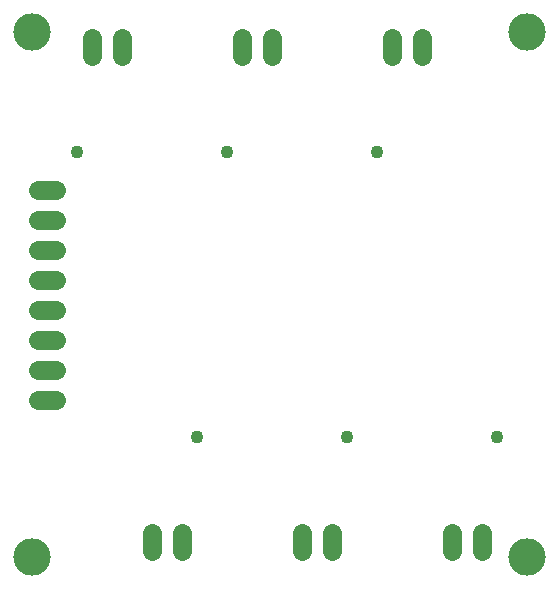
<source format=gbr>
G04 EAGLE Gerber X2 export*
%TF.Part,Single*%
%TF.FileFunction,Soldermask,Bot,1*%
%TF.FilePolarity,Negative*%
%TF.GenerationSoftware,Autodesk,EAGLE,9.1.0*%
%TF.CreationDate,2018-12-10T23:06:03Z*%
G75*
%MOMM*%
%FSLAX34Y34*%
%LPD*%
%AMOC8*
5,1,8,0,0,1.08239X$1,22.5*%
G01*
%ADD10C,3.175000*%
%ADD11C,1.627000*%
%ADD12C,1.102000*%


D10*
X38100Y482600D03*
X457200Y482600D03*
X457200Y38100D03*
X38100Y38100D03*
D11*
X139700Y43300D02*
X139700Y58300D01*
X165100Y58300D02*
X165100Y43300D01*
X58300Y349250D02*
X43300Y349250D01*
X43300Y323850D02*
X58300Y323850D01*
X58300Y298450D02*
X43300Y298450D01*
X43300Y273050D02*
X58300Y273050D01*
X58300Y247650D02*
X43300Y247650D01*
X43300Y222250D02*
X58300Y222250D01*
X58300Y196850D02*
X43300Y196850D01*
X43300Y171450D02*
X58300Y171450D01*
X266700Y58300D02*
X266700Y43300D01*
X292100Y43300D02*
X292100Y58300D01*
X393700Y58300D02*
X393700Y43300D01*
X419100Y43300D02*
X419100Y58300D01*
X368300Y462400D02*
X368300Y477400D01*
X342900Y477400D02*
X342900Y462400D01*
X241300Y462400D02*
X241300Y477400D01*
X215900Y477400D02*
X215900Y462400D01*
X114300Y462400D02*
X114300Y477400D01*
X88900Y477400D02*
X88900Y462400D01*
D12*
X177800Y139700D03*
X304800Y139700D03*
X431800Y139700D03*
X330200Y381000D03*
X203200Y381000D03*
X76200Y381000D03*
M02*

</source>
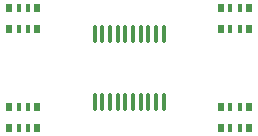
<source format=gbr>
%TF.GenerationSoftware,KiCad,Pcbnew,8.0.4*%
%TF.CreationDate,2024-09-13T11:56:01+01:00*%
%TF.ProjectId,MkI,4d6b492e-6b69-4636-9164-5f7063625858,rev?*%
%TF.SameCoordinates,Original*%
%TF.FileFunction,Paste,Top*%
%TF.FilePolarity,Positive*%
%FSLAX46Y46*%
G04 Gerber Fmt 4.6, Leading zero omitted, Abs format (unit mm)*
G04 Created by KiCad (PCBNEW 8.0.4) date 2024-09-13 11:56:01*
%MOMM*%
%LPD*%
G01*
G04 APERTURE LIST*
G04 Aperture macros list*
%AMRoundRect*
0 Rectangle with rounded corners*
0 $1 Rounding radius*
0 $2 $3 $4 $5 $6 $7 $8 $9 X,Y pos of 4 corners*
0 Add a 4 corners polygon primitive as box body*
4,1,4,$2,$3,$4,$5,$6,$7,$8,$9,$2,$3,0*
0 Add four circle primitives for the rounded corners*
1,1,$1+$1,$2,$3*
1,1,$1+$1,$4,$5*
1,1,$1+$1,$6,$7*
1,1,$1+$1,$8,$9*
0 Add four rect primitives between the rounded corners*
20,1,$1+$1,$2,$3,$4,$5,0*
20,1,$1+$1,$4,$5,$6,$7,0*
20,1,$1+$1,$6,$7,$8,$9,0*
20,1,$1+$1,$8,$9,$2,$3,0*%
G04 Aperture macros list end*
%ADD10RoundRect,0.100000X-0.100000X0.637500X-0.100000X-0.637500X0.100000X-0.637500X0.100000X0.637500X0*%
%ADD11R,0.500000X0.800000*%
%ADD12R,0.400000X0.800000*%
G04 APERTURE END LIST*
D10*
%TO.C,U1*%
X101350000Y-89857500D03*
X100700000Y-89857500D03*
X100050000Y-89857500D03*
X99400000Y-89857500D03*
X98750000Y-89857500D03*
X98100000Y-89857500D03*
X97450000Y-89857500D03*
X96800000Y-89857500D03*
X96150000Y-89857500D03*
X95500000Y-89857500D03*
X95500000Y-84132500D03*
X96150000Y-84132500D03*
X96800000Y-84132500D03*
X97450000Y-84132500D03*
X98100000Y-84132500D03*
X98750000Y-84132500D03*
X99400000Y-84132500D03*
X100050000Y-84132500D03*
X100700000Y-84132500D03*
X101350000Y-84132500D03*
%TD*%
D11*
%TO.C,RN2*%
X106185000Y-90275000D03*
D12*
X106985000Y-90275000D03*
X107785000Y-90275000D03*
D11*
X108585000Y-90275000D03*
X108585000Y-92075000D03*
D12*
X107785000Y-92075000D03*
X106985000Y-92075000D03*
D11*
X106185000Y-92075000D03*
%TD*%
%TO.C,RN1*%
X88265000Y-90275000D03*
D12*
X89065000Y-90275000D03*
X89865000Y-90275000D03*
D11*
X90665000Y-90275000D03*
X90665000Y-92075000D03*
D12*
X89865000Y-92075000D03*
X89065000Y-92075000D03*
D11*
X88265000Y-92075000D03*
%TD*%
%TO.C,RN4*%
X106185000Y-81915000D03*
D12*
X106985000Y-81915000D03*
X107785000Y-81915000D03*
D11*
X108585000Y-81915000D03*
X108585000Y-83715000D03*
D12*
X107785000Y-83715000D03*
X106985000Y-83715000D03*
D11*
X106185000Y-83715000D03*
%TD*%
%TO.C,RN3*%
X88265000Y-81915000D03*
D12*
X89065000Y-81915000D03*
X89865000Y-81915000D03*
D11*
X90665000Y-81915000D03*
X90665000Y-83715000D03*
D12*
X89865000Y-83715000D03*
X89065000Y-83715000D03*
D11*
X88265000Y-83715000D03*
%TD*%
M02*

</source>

==========

# PROBLEM TO SOLVE
Reproduce every line of the material above that has the string "corners".

# TASK RESPONSE
0 Rectangle with rounded corners*
0 $2 $3 $4 $5 $6 $7 $8 $9 X,Y pos of 4 corners*
0 Add a 4 corners polygon primitive as box body*
0 Add four circle primitives for the rounded corners*
0 Add four rect primitives between the rounded corners*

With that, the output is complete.